Plane, train or automobile: which is the better way from K-W to Toronto?

Three K-W friends decided to take three different modes of transportation to see who would get from Kitchener to Toronto the fastest, and which was the most effective way. The results may not be what you expect.

Analysis took into account direct, indirect costs and qualitative factors

Friends Taylor Jackson, Matt Scobel and Colin Calvert before setting out by train, plane and automobile on Wednesday, Dec. 13, 2017 (Submitted by: Colin Calvert)

At first, it seems like a classic algebra question: If a train, a plane and automobile leave Kitchener at 6:47 a.m. on a Wednesday morning, which will get to Toronto first? And which mode of transportation will arrive in time to make an important meeting downtown at 9:00 a.m ?

The question reflects a real-life experiment conducted by Colin Calvert, of Solve CFO, and friends Matt Scobel and Taylor Jackson last week. 

They wanted to know which mode of transportation was the least time and most cost efficient, for people travelling between Waterloo region and Toronto, and which made the most sense as a justifiable business expense.
Colin Calvert said he 'got lucky' on his commute between Kitchener and Toronto; the drive only took him an hour and 45 minutes. (Submitted by: Colin Calvert)

"So the three of us get together, at 6:47 a.m., we take off from the Kitchener GO station. I'm driving, Taylor's taking the train and Matt's on the plane — or taking off to get to the airport," Calvert told CBC Radio on Wednesday.

When FLYGTA launched its daily Toronto to Kitchener service back in October, the airline pitched the route as a way for commuters, especially the business community, to get out of the gridlock on Highway 401 and into Toronto in record time. 

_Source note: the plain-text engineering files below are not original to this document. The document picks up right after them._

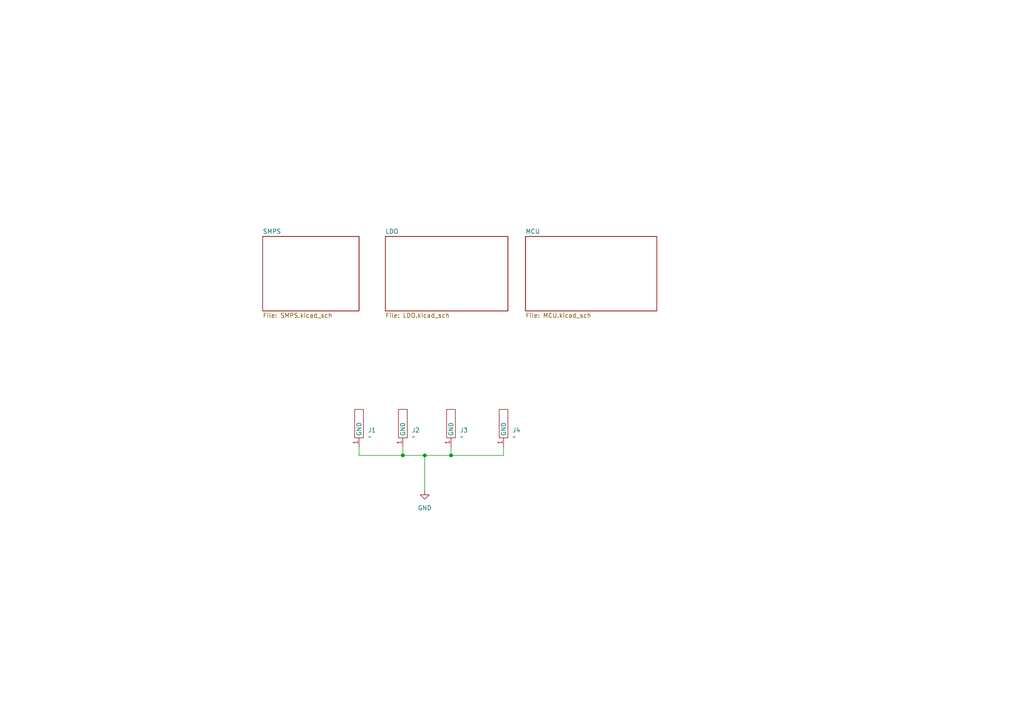
<source format=kicad_sch>
(kicad_sch
	(version 20231120)
	(generator "eeschema")
	(generator_version "8.0")
	(uuid "af404afe-1fef-49d8-b295-52171adf3a99")
	(paper "A4")
	(title_block
		(title "PC Fan Control")
		(rev "v01")
		(comment 2 "Author: Simon Chang")
	)
	
	(junction
		(at 116.84 132.08)
		(diameter 0)
		(color 0 0 0 0)
		(uuid "04106b31-9d25-4a71-ba94-6dde16568453")
	)
	(junction
		(at 130.81 132.08)
		(diameter 0)
		(color 0 0 0 0)
		(uuid "2fc773a6-1fec-4eae-8437-fc276a27339f")
	)
	(junction
		(at 123.19 132.08)
		(diameter 0)
		(color 0 0 0 0)
		(uuid "6b85c94c-3d74-43d7-a8c7-1844ea8f6976")
	)
	(wire
		(pts
			(xy 116.84 129.54) (xy 116.84 132.08)
		)
		(stroke
			(width 0)
			(type default)
		)
		(uuid "7c826095-5f5c-49c1-a652-a48018d7b766")
	)
	(wire
		(pts
			(xy 123.19 142.24) (xy 123.19 132.08)
		)
		(stroke
			(width 0)
			(type default)
		)
		(uuid "802356b2-a9bd-40f6-9b45-1fb691138765")
	)
	(wire
		(pts
			(xy 130.81 129.54) (xy 130.81 132.08)
		)
		(stroke
			(width 0)
			(type default)
		)
		(uuid "8d455c49-ef90-417b-a860-dc13683561dc")
	)
	(wire
		(pts
			(xy 104.14 132.08) (xy 104.14 129.54)
		)
		(stroke
			(width 0)
			(type default)
		)
		(uuid "9613ec30-5cb6-4697-b664-f870f697ddad")
	)
	(wire
		(pts
			(xy 130.81 132.08) (xy 146.05 132.08)
		)
		(stroke
			(width 0)
			(type default)
		)
		(uuid "9d6e512a-e9f7-4283-bf9e-301715273108")
	)
	(wire
		(pts
			(xy 116.84 132.08) (xy 104.14 132.08)
		)
		(stroke
			(width 0)
			(type default)
		)
		(uuid "a677e838-7d99-4e5f-a3fb-f4c647120058")
	)
	(wire
		(pts
			(xy 146.05 129.54) (xy 146.05 132.08)
		)
		(stroke
			(width 0)
			(type default)
		)
		(uuid "c12ba24a-515f-485d-a434-8feef01c2e61")
	)
	(wire
		(pts
			(xy 123.19 132.08) (xy 130.81 132.08)
		)
		(stroke
			(width 0)
			(type default)
		)
		(uuid "d2e072c2-2fcf-4555-a3a1-07b9f16e3d7d")
	)
	(wire
		(pts
			(xy 123.19 132.08) (xy 116.84 132.08)
		)
		(stroke
			(width 0)
			(type default)
		)
		(uuid "d948ce9c-1c90-4a00-92de-be076596740f")
	)
	(symbol
		(lib_id "Simon_Library:Standoff")
		(at 146.05 125.73 0)
		(unit 1)
		(exclude_from_sim yes)
		(in_bom no)
		(on_board yes)
		(dnp no)
		(fields_autoplaced yes)
		(uuid "3424173d-78e7-4d0d-9fbd-cddaa491aa3e")
		(property "Reference" "J4"
			(at 148.59 124.7774 0)
			(effects
				(font
					(size 1.27 1.27)
				)
				(justify left)
			)
		)
		(property "Value" "~"
			(at 148.59 126.6825 0)
			(effects
				(font
					(size 1.27 1.27)
				)
				(justify left)
			)
		)
		(property "Footprint" "Simon_Library:Standoff"
			(at 146.05 125.73 0)
			(effects
				(font
					(size 1.27 1.27)
				)
				(hide yes)
			)
		)
		(property "Datasheet" ""
			(at 146.05 125.73 0)
			(effects
				(font
					(size 1.27 1.27)
				)
				(hide yes)
			)
		)
		(property "Description" ""
			(at 146.05 125.73 0)
			(effects
				(font
					(size 1.27 1.27)
				)
				(hide yes)
			)
		)
		(pin "1"
			(uuid "ed326cbc-88f0-4a80-ac9c-683415563936")
		)
		(instances
			(project "PC_Fan_Control"
				(path "/af404afe-1fef-49d8-b295-52171adf3a99"
					(reference "J4")
					(unit 1)
				)
			)
		)
	)
	(symbol
		(lib_id "Simon_Library:Standoff")
		(at 130.81 125.73 0)
		(unit 1)
		(exclude_from_sim yes)
		(in_bom no)
		(on_board yes)
		(dnp no)
		(fields_autoplaced yes)
		(uuid "577de413-9801-49db-929c-f89cbe34b671")
		(property "Reference" "J3"
			(at 133.35 124.7774 0)
			(effects
				(font
					(size 1.27 1.27)
				)
				(justify left)
			)
		)
		(property "Value" "~"
			(at 133.35 126.6825 0)
			(effects
				(font
					(size 1.27 1.27)
				)
				(justify left)
			)
		)
		(property "Footprint" "Simon_Library:Standoff"
			(at 130.81 125.73 0)
			(effects
				(font
					(size 1.27 1.27)
				)
				(hide yes)
			)
		)
		(property "Datasheet" ""
			(at 130.81 125.73 0)
			(effects
				(font
					(size 1.27 1.27)
				)
				(hide yes)
			)
		)
		(property "Description" ""
			(at 130.81 125.73 0)
			(effects
				(font
					(size 1.27 1.27)
				)
				(hide yes)
			)
		)
		(pin "1"
			(uuid "adde23c8-125a-4a03-b3fc-afe231aa29c6")
		)
		(instances
			(project "PC_Fan_Control"
				(path "/af404afe-1fef-49d8-b295-52171adf3a99"
					(reference "J3")
					(unit 1)
				)
			)
		)
	)
	(symbol
		(lib_id "Simon_Library:Standoff")
		(at 116.84 125.73 0)
		(unit 1)
		(exclude_from_sim yes)
		(in_bom no)
		(on_board yes)
		(dnp no)
		(fields_autoplaced yes)
		(uuid "7255b46a-8770-4f4a-b2a2-8e37401b60eb")
		(property "Reference" "J2"
			(at 119.38 124.7774 0)
			(effects
				(font
					(size 1.27 1.27)
				)
				(justify left)
			)
		)
		(property "Value" "~"
			(at 119.38 126.6825 0)
			(effects
				(font
					(size 1.27 1.27)
				)
				(justify left)
			)
		)
		(property "Footprint" "Simon_Library:Standoff"
			(at 116.84 125.73 0)
			(effects
				(font
					(size 1.27 1.27)
				)
				(hide yes)
			)
		)
		(property "Datasheet" ""
			(at 116.84 125.73 0)
			(effects
				(font
					(size 1.27 1.27)
				)
				(hide yes)
			)
		)
		(property "Description" ""
			(at 116.84 125.73 0)
			(effects
				(font
					(size 1.27 1.27)
				)
				(hide yes)
			)
		)
		(pin "1"
			(uuid "398d33e7-5f0e-4a50-8602-2d0860c9101f")
		)
		(instances
			(project "PC_Fan_Control"
				(path "/af404afe-1fef-49d8-b295-52171adf3a99"
					(reference "J2")
					(unit 1)
				)
			)
		)
	)
	(symbol
		(lib_id "Simon_Library:Standoff")
		(at 104.14 125.73 0)
		(unit 1)
		(exclude_from_sim yes)
		(in_bom no)
		(on_board yes)
		(dnp no)
		(fields_autoplaced yes)
		(uuid "818c86a8-cd33-477d-9041-663f694c8e85")
		(property "Reference" "J1"
			(at 106.68 124.7774 0)
			(effects
				(font
					(size 1.27 1.27)
				)
				(justify left)
			)
		)
		(property "Value" "~"
			(at 106.68 126.6825 0)
			(effects
				(font
					(size 1.27 1.27)
				)
				(justify left)
			)
		)
		(property "Footprint" "Simon_Library:Standoff"
			(at 104.14 125.73 0)
			(effects
				(font
					(size 1.27 1.27)
				)
				(hide yes)
			)
		)
		(property "Datasheet" ""
			(at 104.14 125.73 0)
			(effects
				(font
					(size 1.27 1.27)
				)
				(hide yes)
			)
		)
		(property "Description" ""
			(at 104.14 125.73 0)
			(effects
				(font
					(size 1.27 1.27)
				)
				(hide yes)
			)
		)
		(pin "1"
			(uuid "3a928f81-cbf7-4513-8cfd-176e74453c7e")
		)
		(instances
			(project ""
				(path "/af404afe-1fef-49d8-b295-52171adf3a99"
					(reference "J1")
					(unit 1)
				)
			)
		)
	)
	(symbol
		(lib_id "power:GND")
		(at 123.19 142.24 0)
		(unit 1)
		(exclude_from_sim no)
		(in_bom yes)
		(on_board yes)
		(dnp no)
		(fields_autoplaced yes)
		(uuid "9a89f822-5462-4abc-a337-26cae67be9ec")
		(property "Reference" "#PWR01"
			(at 123.19 148.59 0)
			(effects
				(font
					(size 1.27 1.27)
				)
				(hide yes)
			)
		)
		(property "Value" "GND"
			(at 123.19 147.32 0)
			(effects
				(font
					(size 1.27 1.27)
				)
			)
		)
		(property "Footprint" ""
			(at 123.19 142.24 0)
			(effects
				(font
					(size 1.27 1.27)
				)
				(hide yes)
			)
		)
		(property "Datasheet" ""
			(at 123.19 142.24 0)
			(effects
				(font
					(size 1.27 1.27)
				)
				(hide yes)
			)
		)
		(property "Description" "Power symbol creates a global label with name \"GND\" , ground"
			(at 123.19 142.24 0)
			(effects
				(font
					(size 1.27 1.27)
				)
				(hide yes)
			)
		)
		(pin "1"
			(uuid "cc67f160-9cfd-47d8-8fb0-510153cbfdfe")
		)
		(instances
			(project "PC_Fan_Control"
				(path "/af404afe-1fef-49d8-b295-52171adf3a99"
					(reference "#PWR01")
					(unit 1)
				)
			)
		)
	)
	(sheet
		(at 152.4 68.58)
		(size 38.1 21.59)
		(fields_autoplaced yes)
		(stroke
			(width 0.1524)
			(type solid)
		)
		(fill
			(color 0 0 0 0.0000)
		)
		(uuid "217934dd-b509-4d3d-b9a0-59bc1c931105")
		(property "Sheetname" "MCU"
			(at 152.4 67.8684 0)
			(effects
				(font
					(size 1.27 1.27)
				)
				(justify left bottom)
			)
		)
		(property "Sheetfile" "MCU.kicad_sch"
			(at 152.4 90.7546 0)
			(effects
				(font
					(size 1.27 1.27)
				)
				(justify left top)
			)
		)
		(instances
			(project "PC_Fan_Control"
				(path "/af404afe-1fef-49d8-b295-52171adf3a99"
					(page "4")
				)
			)
		)
	)
	(sheet
		(at 76.2 68.58)
		(size 27.94 21.59)
		(fields_autoplaced yes)
		(stroke
			(width 0.1524)
			(type solid)
		)
		(fill
			(color 0 0 0 0.0000)
		)
		(uuid "37ec87d6-5df6-4fd0-a533-4f0faf8223cb")
		(property "Sheetname" "SMPS"
			(at 76.2 67.8684 0)
			(effects
				(font
					(size 1.27 1.27)
				)
				(justify left bottom)
			)
		)
		(property "Sheetfile" "SMPS.kicad_sch"
			(at 76.2 90.7546 0)
			(effects
				(font
					(size 1.27 1.27)
				)
				(justify left top)
			)
		)
		(instances
			(project "PC_Fan_Control"
				(path "/af404afe-1fef-49d8-b295-52171adf3a99"
					(page "2")
				)
			)
		)
	)
	(sheet
		(at 111.76 68.58)
		(size 35.56 21.59)
		(fields_autoplaced yes)
		(stroke
			(width 0.1524)
			(type solid)
		)
		(fill
			(color 0 0 0 0.0000)
		)
		(uuid "6d229fc5-e7fb-4a53-a49c-44ad071f8223")
		(property "Sheetname" "LDO"
			(at 111.76 67.8684 0)
			(effects
				(font
					(size 1.27 1.27)
				)
				(justify left bottom)
			)
		)
		(property "Sheetfile" "LDO.kicad_sch"
			(at 111.76 90.7546 0)
			(effects
				(font
					(size 1.27 1.27)
				)
				(justify left top)
			)
		)
		(instances
			(project "PC_Fan_Control"
				(path "/af404afe-1fef-49d8-b295-52171adf3a99"
					(page "3")
				)
			)
		)
	)
	(sheet_instances
		(path "/"
			(page "1")
		)
	)
)

</source>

That month was particularly hard on highway commuters, with the 401 highway closed four times in nine days due to collisions.

Race rules

The parameters were simple:

  • They would all depart at the same time (6:47 a.m., the scheduled departure time for the GO train), from the same location: the rail station in downtown Kitchener.
  • Scobel would take an Uber vehicle from the Kitchener GO station to the Waterloo Region airport, and a similar taxi at the other end after landing.
  • The car driver, Calvert, left the train station and headed by highway to Toronto. He had to park in a location in Toronto offering all-day parking.
  • The final destination — where Scobel had an important business meeting — was a 10 minute walk from Toronto's Union Station. 

The three took wagers from their friends, and the airplane overwhelmingly led the bets. 

"It's just getting busier and busier on the highways and we've, as a region, recognized a need for connecting our short-hop cities," FLYGTA's Chris Nowrouzi told CBC K-W when the airline launched. 

Flight, train delays

That morning, though, the plane wasn't as reliable as promised. The airplane Scobel was supposed to take off in was delayed. The GO train also got a slow start; as Calvert pulled away in his car, the train still hadn't left the station "so I got a little bit of a head start," he said.

In the end, it was Calvert by car who arrived first, at 8:36 a.m. Jackson arrived at 9:00 a.m. but Scobel "experienced the worst case scenario," wrote Calvert in his own analysis of the three trips. Scobel ended up missing his meeting; his flight didn't land at the Billy Bishop downtown airport until 10:07 a.m.

"I dominated the two of them," said Calvert with a laugh. "I showed up about half an hour before Taylor. And Matt had some unfortunate circumstances with his plane. It didn't actually start so they had to fly in a new plane to get him there."

Time is money

Though the car proved to be the fastest way to get between the two cities that day, it wasn't the most cost-efficient — especially when indirect costs such as en route productivity, were taken into account. 

"So for me, I can't get anything done [when driving]," said Calvert. "Taylor was able to be productive for about an hour and Matt, you might think that you can be productive taking the plane, but when plane is only 20 minutes in the air ... there's not really any time to sit down and get into any sort of rhythm."

That made Jackson, with a GO ticket costing $61.40, the winner as the most efficient use of time and money, said Calvert. 

"The train was also the cheapest from an indirect cost perspective, because you had the least amount of lost time," he said.

The three also took into consideration qualitative factors such as stress and mental exhaustion during the commute —  and Calvert admits he was "very lucky" the day of the race, making it to Toronto by car in 1 hour 45 minutes. 

"So I didn't have a lot of stress, but I think if I'm doing that a couple times a week, and I'm playing traffic game every time I'm doing that, the stress level can probably start to rack up," said Calvert. "Whereas Taylor, he was playing the ukelele on the train so he was pretty carefree."

Calvert said he knows the race wasn't a definitive test, and believes on another day the plane ride would have been far more competitive.

So the three plan on trying it again in the new year with a sequel to their plane, train and automobile Toronto commuter test.